The equipment in use


A distributed system is a network of independent computers that work together. These systems share resources, data, and tasks across multiple machines.

The schematic diagram bellow shows the connectivity between all devices involved in our setup. At the telescope, there is a small headless computer (In our case a MeLE Quieter 2D fanless mini PC) running Fedora Linux. This computer runs an INDI (Instrument Neutral Distributed Interface) server which is responsible for managing the states of all of the connected astronomical devices. There is no client software running on this system and hence the telescope computer is not accessed via VNC or RDP. Using desktop sharing protocols over slow networks often introduces UI lag which can be awkward to use. 

The small headless computer is connected via Ethernet to a powerline adapter which is paired with a matching powerline adapter indoors. This link forms a reliable and encrypted Ethernet connection between the powerline adapters and thus allows the small form factor computer to be accessed by its IP address from any computer on the local network. 

AstroDMx Capture is run on the capture computer connected to the local network and can access all of the devices in a similar fashion to how they would be if they were connected directly via USB. PHD2 auto-guiding software is run on the guide computer. This essentially creates a distributed system.

Schematics of the system used

The imaging computer and the guide computer are both located indoors along with the ethernet switch and one Ethernet power adapter which is plugged into the mains. We use two separate computers for convenience of divided activities between two people, but just the imaging computer could have been used alone, doing the tasks of both computers. The imaging computer runs AstroDMx Capture and the Guide computer runs PHD2 guiding software. We work this way because we are always testing the current development of AstroDMx Capture, and we prefer to monitor the session at all times.

The rest of the equipment is located outdoors at the observing site at the front of the house or in the observatory area at the top of the rear garden. All that connects them is a mains extension lead.

Screenshot of AstroDMx Capture capturing monochrome luminance data on M33 The Triangulum galaxy


30 minutes worth of 5 minute exposures was captured through each of: Red, Green, Blue, UV/IR cut and H-alpha filters.

The data were stacked and co-registered in Deep Sky Stacker.
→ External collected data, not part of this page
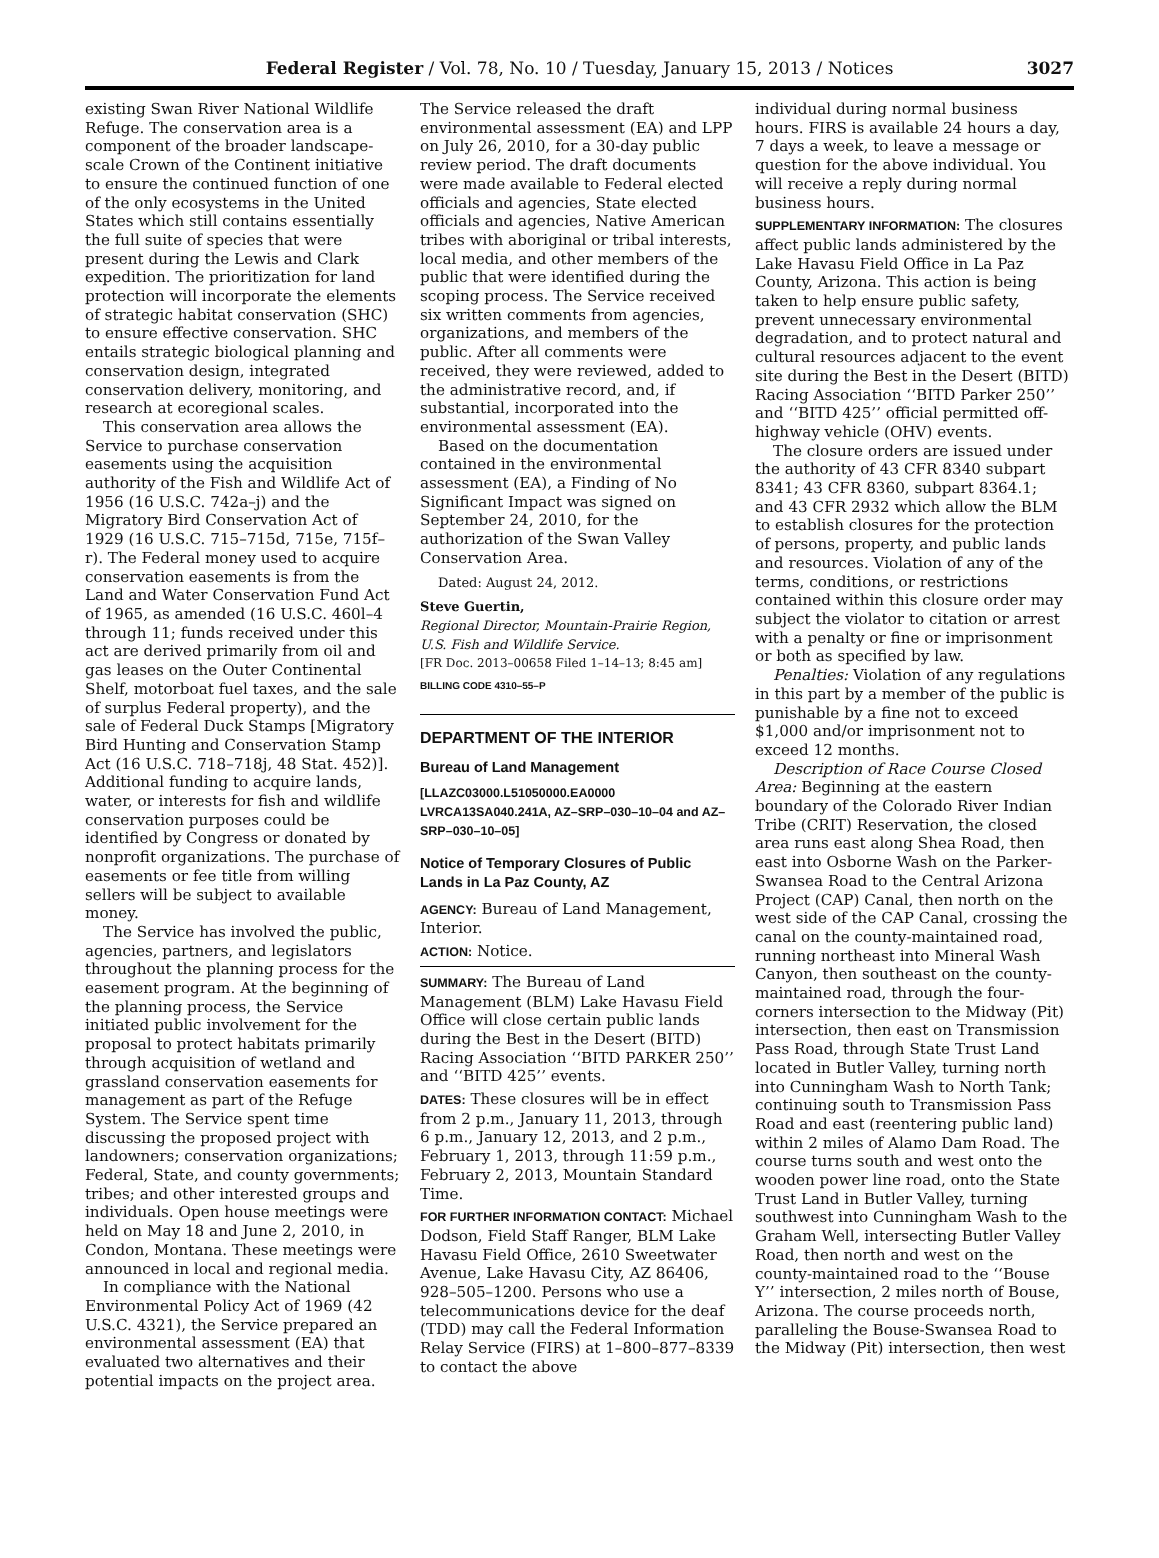Federal Register / Vol. 78, No. 10 / Tuesday, January 15, 2013 / Notices 3027
existing Swan River National Wildlife Refuge. The conservation area is a component of the broader landscape-scale Crown of the Continent initiative to ensure the continued function of one of the only ecosystems in the United States which still contains essentially the full suite of species that were present during the Lewis and Clark expedition. The prioritization for land protection will incorporate the elements of strategic habitat conservation (SHC) to ensure effective conservation. SHC entails strategic biological planning and conservation design, integrated conservation delivery, monitoring, and research at ecoregional scales.
This conservation area allows the Service to purchase conservation easements using the acquisition authority of the Fish and Wildlife Act of 1956 (16 U.S.C. 742a–j) and the Migratory Bird Conservation Act of 1929 (16 U.S.C. 715–715d, 715e, 715f–r). The Federal money used to acquire conservation easements is from the Land and Water Conservation Fund Act of 1965, as amended (16 U.S.C. 460l–4 through 11; funds received under this act are derived primarily from oil and gas leases on the Outer Continental Shelf, motorboat fuel taxes, and the sale of surplus Federal property), and the sale of Federal Duck Stamps [Migratory Bird Hunting and Conservation Stamp Act (16 U.S.C. 718–718j, 48 Stat. 452)]. Additional funding to acquire lands, water, or interests for fish and wildlife conservation purposes could be identified by Congress or donated by nonprofit organizations. The purchase of easements or fee title from willing sellers will be subject to available money.
The Service has involved the public, agencies, partners, and legislators throughout the planning process for the easement program. At the beginning of the planning process, the Service initiated public involvement for the proposal to protect habitats primarily through acquisition of wetland and grassland conservation easements for management as part of the Refuge System. The Service spent time discussing the proposed project with landowners; conservation organizations; Federal, State, and county governments; tribes; and other interested groups and individuals. Open house meetings were held on May 18 and June 2, 2010, in Condon, Montana. These meetings were announced in local and regional media.
In compliance with the National Environmental Policy Act of 1969 (42 U.S.C. 4321), the Service prepared an environmental assessment (EA) that evaluated two alternatives and their potential impacts on the project area.
The Service released the draft environmental assessment (EA) and LPP on July 26, 2010, for a 30-day public review period. The draft documents were made available to Federal elected officials and agencies, State elected officials and agencies, Native American tribes with aboriginal or tribal interests, local media, and other members of the public that were identified during the scoping process. The Service received six written comments from agencies, organizations, and members of the public. After all comments were received, they were reviewed, added to the administrative record, and, if substantial, incorporated into the environmental assessment (EA).
Based on the documentation contained in the environmental assessment (EA), a Finding of No Significant Impact was signed on September 24, 2010, for the authorization of the Swan Valley Conservation Area.
Dated: August 24, 2012.
Steve Guertin,
Regional Director, Mountain-Prairie Region, U.S. Fish and Wildlife Service.
[FR Doc. 2013–00658 Filed 1–14–13; 8:45 am]
BILLING CODE 4310–55–P
DEPARTMENT OF THE INTERIOR
Bureau of Land Management
[LLAZC03000.L51050000.EA0000 LVRCA13SA040.241A, AZ–SRP–030–10–04 and AZ–SRP–030–10–05]
Notice of Temporary Closures of Public Lands in La Paz County, AZ
AGENCY: Bureau of Land Management, Interior.
ACTION: Notice.
SUMMARY: The Bureau of Land Management (BLM) Lake Havasu Field Office will close certain public lands during the Best in the Desert (BITD) Racing Association ‘‘BITD PARKER 250’’ and ‘‘BITD 425’’ events.
DATES: These closures will be in effect from 2 p.m., January 11, 2013, through 6 p.m., January 12, 2013, and 2 p.m., February 1, 2013, through 11:59 p.m., February 2, 2013, Mountain Standard Time.
FOR FURTHER INFORMATION CONTACT: Michael Dodson, Field Staff Ranger, BLM Lake Havasu Field Office, 2610 Sweetwater Avenue, Lake Havasu City, AZ 86406, 928–505–1200. Persons who use a telecommunications device for the deaf (TDD) may call the Federal Information Relay Service (FIRS) at 1–800–877–8339 to contact the above
individual during normal business hours. FIRS is available 24 hours a day, 7 days a week, to leave a message or question for the above individual. You will receive a reply during normal business hours.
SUPPLEMENTARY INFORMATION: The closures affect public lands administered by the Lake Havasu Field Office in La Paz County, Arizona. This action is being taken to help ensure public safety, prevent unnecessary environmental degradation, and to protect natural and cultural resources adjacent to the event site during the Best in the Desert (BITD) Racing Association ‘‘BITD Parker 250’’ and ‘‘BITD 425’’ official permitted off-highway vehicle (OHV) events.
The closure orders are issued under the authority of 43 CFR 8340 subpart 8341; 43 CFR 8360, subpart 8364.1; and 43 CFR 2932 which allow the BLM to establish closures for the protection of persons, property, and public lands and resources. Violation of any of the terms, conditions, or restrictions contained within this closure order may subject the violator to citation or arrest with a penalty or fine or imprisonment or both as specified by law.
Penalties: Violation of any regulations in this part by a member of the public is punishable by a fine not to exceed $1,000 and/or imprisonment not to exceed 12 months.
Description of Race Course Closed Area: Beginning at the eastern boundary of the Colorado River Indian Tribe (CRIT) Reservation, the closed area runs east along Shea Road, then east into Osborne Wash on the Parker-Swansea Road to the Central Arizona Project (CAP) Canal, then north on the west side of the CAP Canal, crossing the canal on the county-maintained road, running northeast into Mineral Wash Canyon, then southeast on the county-maintained road, through the four-corners intersection to the Midway (Pit) intersection, then east on Transmission Pass Road, through State Trust Land located in Butler Valley, turning north into Cunningham Wash to North Tank; continuing south to Transmission Pass Road and east (reentering public land) within 2 miles of Alamo Dam Road. The course turns south and west onto the wooden power line road, onto the State Trust Land in Butler Valley, turning southwest into Cunningham Wash to the Graham Well, intersecting Butler Valley Road, then north and west on the county-maintained road to the ‘‘Bouse Y’’ intersection, 2 miles north of Bouse, Arizona. The course proceeds north, paralleling the Bouse-Swansea Road to the Midway (Pit) intersection, then west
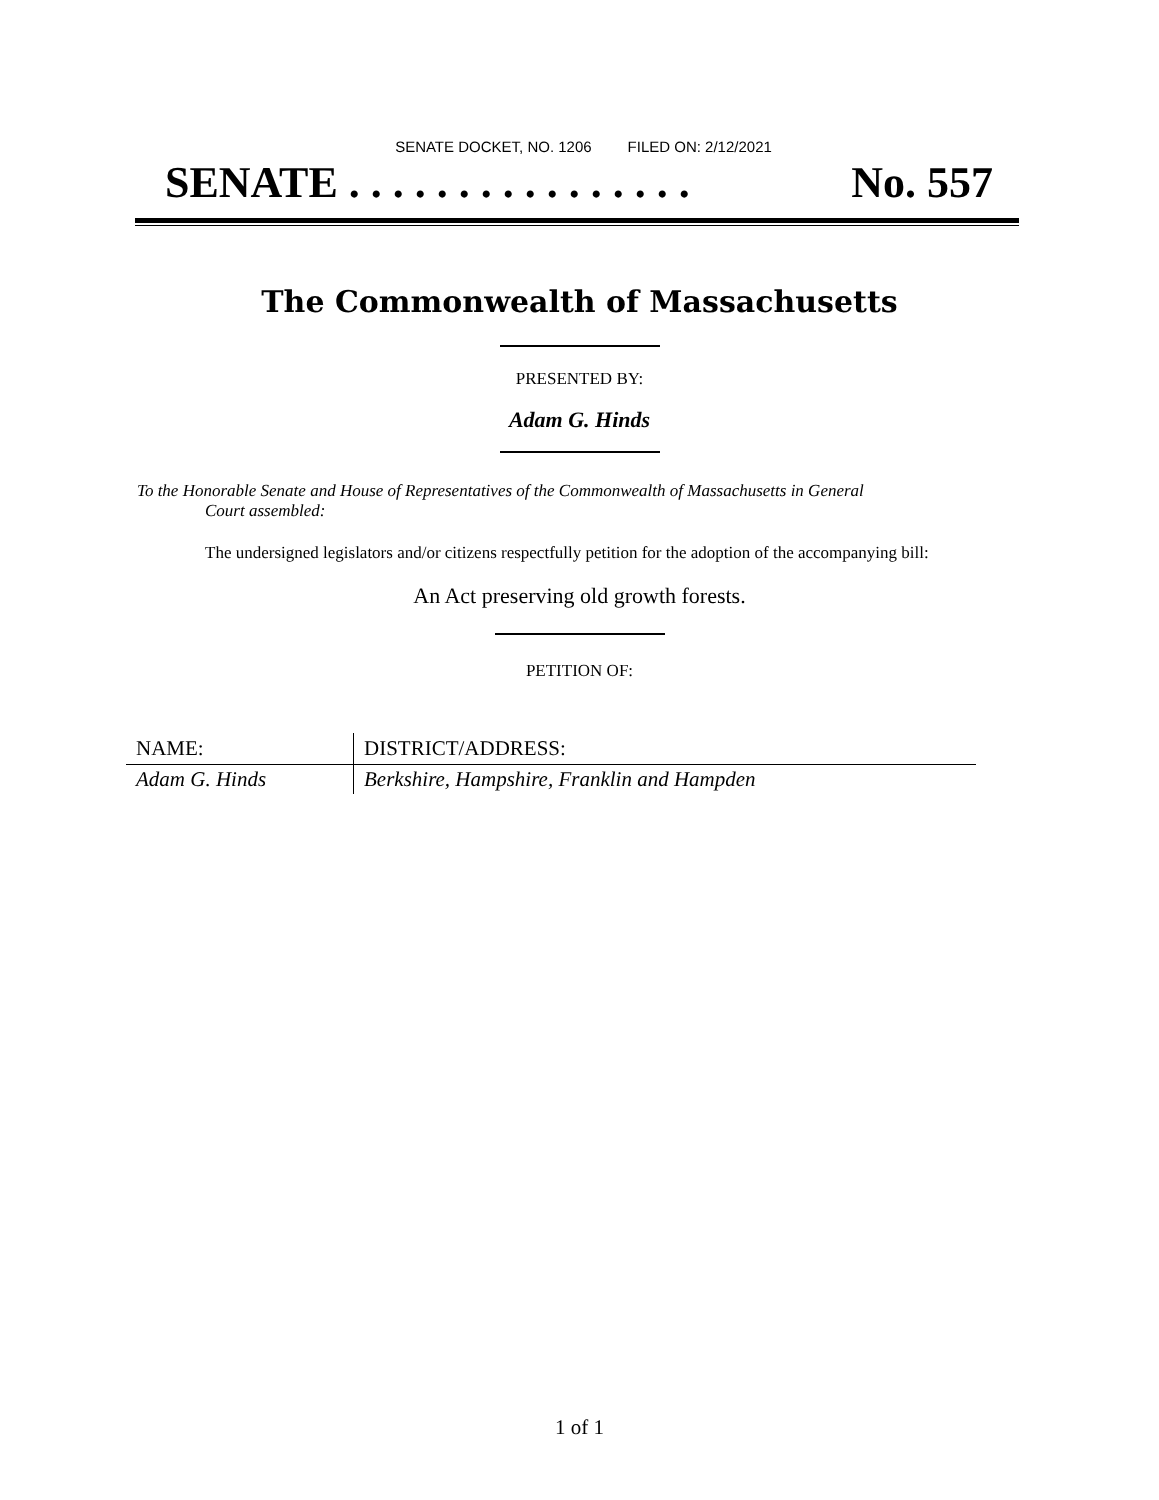SENATE DOCKET, NO. 1206 FILED ON: 2/12/2021
SENATE . . . . . . . . . . . . . . . . No. 557
The Commonwealth of Massachusetts
PRESENTED BY:
Adam G. Hinds
To the Honorable Senate and House of Representatives of the Commonwealth of Massachusetts in General
Court assembled:
The undersigned legislators and/or citizens respectfully petition for the adoption of the accompanying bill:
An Act preserving old growth forests.
PETITION OF:
| NAME: | DISTRICT/ADDRESS: |
| --- | --- |
| Adam G. Hinds | Berkshire, Hampshire, Franklin and Hampden |
1 of 1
Further processing was done with Siril, PixInsight, Gimp 2.10,  Starnet, ACDSee and the Seti Astro Cosmic Clarity suite combining all of the data into the final image.

Final image of M33


The advantage of this system is that the imaging and guide computers access the relevant equipment via the headless computer exactly as though they are directly connected by USB and no desktop sharing software is used. Currently we use an INDI server, but in the future, INDIGO and ASCOM Alpaca will be available. Of course, all of this takes time but will be greatly facilitated by Nicola's current refactoring work.